Work to do: Please express as a Markdown table the lines starting with the line containing "order: Coraciiformes" and going on through the line containing "scientific name: Cyanistes caeruleus", with columns named Row and Entry, one row per line and blank lines left out.

Records taken from a collection:
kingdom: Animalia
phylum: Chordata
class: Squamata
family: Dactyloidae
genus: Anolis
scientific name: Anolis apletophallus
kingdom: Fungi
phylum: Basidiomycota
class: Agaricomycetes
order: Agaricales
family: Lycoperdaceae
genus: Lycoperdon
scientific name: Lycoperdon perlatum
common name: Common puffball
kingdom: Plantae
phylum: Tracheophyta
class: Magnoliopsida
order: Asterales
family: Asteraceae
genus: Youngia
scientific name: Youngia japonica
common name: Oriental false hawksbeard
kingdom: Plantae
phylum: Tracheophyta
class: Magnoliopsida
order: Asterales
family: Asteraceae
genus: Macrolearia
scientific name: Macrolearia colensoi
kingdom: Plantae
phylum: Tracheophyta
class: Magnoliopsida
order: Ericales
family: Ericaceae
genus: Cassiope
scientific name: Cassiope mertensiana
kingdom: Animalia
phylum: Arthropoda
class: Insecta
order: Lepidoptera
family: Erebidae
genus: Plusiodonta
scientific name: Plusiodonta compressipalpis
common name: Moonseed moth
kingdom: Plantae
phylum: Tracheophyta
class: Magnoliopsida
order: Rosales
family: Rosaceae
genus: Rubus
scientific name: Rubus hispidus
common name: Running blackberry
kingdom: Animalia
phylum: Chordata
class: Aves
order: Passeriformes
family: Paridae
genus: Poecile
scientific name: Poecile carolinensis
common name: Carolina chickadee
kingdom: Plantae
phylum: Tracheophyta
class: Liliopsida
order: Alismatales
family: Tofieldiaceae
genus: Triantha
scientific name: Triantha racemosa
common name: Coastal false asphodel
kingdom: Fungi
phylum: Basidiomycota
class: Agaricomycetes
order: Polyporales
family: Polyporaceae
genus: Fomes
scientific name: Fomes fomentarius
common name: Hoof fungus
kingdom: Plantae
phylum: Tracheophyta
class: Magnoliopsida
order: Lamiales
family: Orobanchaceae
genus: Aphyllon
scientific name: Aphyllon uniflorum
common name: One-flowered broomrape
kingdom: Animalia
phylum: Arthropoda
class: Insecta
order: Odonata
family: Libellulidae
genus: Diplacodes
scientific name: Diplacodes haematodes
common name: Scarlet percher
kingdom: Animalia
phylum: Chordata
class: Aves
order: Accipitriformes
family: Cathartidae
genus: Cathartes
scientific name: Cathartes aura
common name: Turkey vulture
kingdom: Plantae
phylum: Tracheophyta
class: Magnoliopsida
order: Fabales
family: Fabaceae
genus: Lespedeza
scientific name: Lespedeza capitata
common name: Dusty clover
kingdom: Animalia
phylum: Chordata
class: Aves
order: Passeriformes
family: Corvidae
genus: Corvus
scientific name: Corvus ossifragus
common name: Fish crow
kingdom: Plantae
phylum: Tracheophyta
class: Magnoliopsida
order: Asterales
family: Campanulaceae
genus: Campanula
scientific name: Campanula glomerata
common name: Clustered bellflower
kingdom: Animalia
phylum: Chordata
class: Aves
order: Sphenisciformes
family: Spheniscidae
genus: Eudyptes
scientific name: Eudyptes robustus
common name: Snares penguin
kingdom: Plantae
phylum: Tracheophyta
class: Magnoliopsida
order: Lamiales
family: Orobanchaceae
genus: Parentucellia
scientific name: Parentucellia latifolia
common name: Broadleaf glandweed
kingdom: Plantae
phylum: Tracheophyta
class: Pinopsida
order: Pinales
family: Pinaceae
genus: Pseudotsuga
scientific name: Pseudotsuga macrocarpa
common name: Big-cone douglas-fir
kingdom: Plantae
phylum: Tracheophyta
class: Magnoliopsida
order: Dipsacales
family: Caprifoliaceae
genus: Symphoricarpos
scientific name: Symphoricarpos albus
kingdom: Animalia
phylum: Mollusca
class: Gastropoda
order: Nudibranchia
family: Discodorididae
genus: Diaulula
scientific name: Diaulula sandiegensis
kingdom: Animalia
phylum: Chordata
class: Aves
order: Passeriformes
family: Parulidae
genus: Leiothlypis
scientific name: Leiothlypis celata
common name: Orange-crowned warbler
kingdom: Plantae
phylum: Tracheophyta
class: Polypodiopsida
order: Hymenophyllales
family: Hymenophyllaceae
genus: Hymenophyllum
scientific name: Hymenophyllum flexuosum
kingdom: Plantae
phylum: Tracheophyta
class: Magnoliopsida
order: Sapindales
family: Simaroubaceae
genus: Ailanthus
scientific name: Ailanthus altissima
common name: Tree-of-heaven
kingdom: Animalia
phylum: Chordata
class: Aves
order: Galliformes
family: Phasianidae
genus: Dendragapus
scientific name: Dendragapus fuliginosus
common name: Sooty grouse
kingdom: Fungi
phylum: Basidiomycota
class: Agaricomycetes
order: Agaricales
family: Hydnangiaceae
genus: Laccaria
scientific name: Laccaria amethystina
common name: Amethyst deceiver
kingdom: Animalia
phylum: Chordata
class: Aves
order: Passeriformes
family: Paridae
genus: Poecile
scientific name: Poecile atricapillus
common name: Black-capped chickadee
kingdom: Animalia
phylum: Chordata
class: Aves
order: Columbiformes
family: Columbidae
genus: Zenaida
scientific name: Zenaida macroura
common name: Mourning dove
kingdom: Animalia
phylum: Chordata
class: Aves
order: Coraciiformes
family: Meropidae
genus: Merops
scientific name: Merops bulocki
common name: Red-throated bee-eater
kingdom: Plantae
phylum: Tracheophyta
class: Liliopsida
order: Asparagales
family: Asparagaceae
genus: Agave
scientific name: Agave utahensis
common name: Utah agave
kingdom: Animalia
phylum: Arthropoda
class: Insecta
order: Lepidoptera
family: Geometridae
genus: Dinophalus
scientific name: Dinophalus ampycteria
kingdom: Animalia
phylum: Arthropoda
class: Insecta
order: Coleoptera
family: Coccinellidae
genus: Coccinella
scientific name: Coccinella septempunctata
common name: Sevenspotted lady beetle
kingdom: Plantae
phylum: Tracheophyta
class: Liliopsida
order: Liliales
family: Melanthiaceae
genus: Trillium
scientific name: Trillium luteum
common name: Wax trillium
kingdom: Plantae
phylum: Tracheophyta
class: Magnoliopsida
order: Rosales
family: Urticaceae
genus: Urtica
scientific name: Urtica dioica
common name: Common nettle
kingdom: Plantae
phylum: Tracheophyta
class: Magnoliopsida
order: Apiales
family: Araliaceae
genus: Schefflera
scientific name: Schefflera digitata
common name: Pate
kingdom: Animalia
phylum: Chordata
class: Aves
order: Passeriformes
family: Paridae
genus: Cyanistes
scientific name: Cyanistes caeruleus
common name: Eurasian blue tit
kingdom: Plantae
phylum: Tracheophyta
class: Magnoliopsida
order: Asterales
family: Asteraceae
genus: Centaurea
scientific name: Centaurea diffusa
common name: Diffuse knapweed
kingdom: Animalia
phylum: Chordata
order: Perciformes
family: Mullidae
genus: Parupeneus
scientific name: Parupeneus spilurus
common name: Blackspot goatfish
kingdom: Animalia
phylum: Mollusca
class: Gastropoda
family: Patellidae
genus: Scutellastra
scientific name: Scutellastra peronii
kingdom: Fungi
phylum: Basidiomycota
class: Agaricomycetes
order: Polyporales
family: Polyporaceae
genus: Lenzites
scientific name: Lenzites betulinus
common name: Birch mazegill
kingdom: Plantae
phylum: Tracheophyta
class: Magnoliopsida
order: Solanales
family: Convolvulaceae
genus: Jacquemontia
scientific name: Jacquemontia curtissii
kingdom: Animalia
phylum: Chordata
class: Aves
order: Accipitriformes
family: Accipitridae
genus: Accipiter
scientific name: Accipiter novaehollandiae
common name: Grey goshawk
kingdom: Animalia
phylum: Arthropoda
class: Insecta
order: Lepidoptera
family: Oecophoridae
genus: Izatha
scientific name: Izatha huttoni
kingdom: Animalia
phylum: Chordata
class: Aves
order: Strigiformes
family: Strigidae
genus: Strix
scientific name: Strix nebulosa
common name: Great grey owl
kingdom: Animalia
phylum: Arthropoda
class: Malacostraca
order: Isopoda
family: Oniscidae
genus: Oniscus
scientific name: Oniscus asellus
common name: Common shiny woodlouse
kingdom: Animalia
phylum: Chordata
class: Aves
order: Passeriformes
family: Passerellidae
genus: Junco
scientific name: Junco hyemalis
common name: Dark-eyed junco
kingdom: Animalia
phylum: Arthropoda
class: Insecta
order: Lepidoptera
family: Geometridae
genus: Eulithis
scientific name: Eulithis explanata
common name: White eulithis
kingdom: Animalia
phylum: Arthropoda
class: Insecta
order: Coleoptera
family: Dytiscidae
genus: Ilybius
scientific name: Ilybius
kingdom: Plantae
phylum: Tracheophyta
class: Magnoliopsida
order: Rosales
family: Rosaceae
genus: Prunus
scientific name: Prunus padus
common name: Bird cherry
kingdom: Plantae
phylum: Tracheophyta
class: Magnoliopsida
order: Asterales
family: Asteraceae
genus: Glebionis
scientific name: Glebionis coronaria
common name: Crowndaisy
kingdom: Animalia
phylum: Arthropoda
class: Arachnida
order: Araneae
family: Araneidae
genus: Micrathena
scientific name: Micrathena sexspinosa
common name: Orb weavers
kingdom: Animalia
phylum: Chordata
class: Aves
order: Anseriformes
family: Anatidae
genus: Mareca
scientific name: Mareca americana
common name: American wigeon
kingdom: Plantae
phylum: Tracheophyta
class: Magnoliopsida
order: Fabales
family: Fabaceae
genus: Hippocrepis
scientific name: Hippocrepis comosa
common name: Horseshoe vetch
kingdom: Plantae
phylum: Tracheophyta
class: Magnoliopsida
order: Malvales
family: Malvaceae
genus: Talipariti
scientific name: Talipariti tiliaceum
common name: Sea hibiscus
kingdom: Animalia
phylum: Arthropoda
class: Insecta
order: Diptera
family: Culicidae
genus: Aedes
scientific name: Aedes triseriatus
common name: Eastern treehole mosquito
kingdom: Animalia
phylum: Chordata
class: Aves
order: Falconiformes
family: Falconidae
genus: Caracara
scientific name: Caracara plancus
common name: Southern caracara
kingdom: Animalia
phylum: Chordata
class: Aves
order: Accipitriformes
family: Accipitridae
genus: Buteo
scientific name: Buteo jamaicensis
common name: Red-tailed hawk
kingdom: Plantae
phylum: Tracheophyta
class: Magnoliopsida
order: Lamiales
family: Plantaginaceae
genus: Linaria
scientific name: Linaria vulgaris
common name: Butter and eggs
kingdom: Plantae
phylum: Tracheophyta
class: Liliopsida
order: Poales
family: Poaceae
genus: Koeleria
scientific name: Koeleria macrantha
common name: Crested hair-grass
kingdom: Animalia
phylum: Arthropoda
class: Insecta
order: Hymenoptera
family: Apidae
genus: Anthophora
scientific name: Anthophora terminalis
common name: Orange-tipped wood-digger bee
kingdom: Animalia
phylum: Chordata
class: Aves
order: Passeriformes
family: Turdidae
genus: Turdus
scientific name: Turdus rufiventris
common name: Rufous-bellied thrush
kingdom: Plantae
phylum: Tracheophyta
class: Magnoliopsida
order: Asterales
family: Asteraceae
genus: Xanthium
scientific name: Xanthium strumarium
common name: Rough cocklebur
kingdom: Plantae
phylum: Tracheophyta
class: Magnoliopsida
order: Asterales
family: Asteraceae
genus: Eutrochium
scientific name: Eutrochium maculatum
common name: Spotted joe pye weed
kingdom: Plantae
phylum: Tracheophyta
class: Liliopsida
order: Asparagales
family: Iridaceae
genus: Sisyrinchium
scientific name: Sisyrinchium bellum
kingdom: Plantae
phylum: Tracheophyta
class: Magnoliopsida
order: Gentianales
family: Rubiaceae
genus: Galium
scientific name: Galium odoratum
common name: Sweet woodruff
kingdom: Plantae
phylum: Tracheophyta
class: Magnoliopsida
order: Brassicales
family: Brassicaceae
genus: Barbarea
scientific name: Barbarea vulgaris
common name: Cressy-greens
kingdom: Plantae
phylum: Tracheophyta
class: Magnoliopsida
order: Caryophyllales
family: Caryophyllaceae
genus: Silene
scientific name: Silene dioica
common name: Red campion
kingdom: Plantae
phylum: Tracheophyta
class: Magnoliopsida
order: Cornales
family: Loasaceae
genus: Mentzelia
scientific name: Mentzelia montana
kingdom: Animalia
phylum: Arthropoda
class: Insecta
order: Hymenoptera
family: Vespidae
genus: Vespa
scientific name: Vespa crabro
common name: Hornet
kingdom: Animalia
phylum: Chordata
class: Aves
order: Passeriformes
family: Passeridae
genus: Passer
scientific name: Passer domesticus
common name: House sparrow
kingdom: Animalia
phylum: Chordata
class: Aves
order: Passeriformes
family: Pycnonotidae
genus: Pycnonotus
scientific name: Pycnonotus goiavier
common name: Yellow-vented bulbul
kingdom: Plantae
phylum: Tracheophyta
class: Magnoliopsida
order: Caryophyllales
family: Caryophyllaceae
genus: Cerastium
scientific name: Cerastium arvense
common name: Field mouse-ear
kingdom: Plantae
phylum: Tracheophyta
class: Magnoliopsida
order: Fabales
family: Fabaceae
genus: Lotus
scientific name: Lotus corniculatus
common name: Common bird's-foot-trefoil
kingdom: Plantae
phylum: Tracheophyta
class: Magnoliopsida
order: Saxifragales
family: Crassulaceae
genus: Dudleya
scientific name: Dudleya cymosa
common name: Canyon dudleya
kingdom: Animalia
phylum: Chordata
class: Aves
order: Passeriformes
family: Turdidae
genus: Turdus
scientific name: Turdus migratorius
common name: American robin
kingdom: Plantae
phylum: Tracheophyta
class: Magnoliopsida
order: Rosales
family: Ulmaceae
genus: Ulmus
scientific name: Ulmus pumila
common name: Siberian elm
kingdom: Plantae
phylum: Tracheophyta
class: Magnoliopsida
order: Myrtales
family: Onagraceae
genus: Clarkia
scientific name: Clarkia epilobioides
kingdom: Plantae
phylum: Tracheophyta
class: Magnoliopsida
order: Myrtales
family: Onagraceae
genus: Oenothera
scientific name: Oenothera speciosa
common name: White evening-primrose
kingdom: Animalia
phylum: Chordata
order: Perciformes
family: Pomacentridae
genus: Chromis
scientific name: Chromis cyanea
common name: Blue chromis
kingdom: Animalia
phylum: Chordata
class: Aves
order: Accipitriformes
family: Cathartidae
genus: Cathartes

Result below:
| Row | Entry |
|---|---|
| 1 | order: Coraciiformes |
| 2 | family: Meropidae |
| 3 | genus: Merops |
| 4 | scientific name: Merops bulocki |
| 5 | common name: Red-throated bee-eater |
| 6 | kingdom: Plantae |
| 7 | phylum: Tracheophyta |
| 8 | class: Liliopsida |
| 9 | order: Asparagales |
| 10 | family: Asparagaceae |
| 11 | genus: Agave |
| 12 | scientific name: Agave utahensis |
| 13 | common name: Utah agave |
| 14 | kingdom: Animalia |
| 15 | phylum: Arthropoda |
| 16 | class: Insecta |
| 17 | order: Lepidoptera |
| 18 | family: Geometridae |
| 19 | genus: Dinophalus |
| 20 | scientific name: Dinophalus ampycteria |
| 21 | kingdom: Animalia |
| 22 | phylum: Arthropoda |
| 23 | class: Insecta |
| 24 | order: Coleoptera |
| 25 | family: Coccinellidae |
| 26 | genus: Coccinella |
| 27 | scientific name: Coccinella septempunctata |
| 28 | common name: Sevenspotted lady beetle |
| 29 | kingdom: Plantae |
| 30 | phylum: Tracheophyta |
| 31 | class: Liliopsida |
| 32 | order: Liliales |
| 33 | family: Melanthiaceae |
| 34 | genus: Trillium |
| 35 | scientific name: Trillium luteum |
| 36 | common name: Wax trillium |
| 37 | kingdom: Plantae |
| 38 | phylum: Tracheophyta |
| 39 | class: Magnoliopsida |
| 40 | order: Rosales |
| 41 | family: Urticaceae |
| 42 | genus: Urtica |
| 43 | scientific name: Urtica dioica |
| 44 | common name: Common nettle |
| 45 | kingdom: Plantae |
| 46 | phylum: Tracheophyta |
| 47 | class: Magnoliopsida |
| 48 | order: Apiales |
| 49 | family: Araliaceae |
| 50 | genus: Schefflera |
| 51 | scientific name: Schefflera digitata |
| 52 | common name: Pate |
| 53 | kingdom: Animalia |
| 54 | phylum: Chordata |
| 55 | class: Aves |
| 56 | order: Passeriformes |
| 57 | family: Paridae |
| 58 | genus: Cyanistes |
| 59 | scientific name: Cyanistes caeruleus |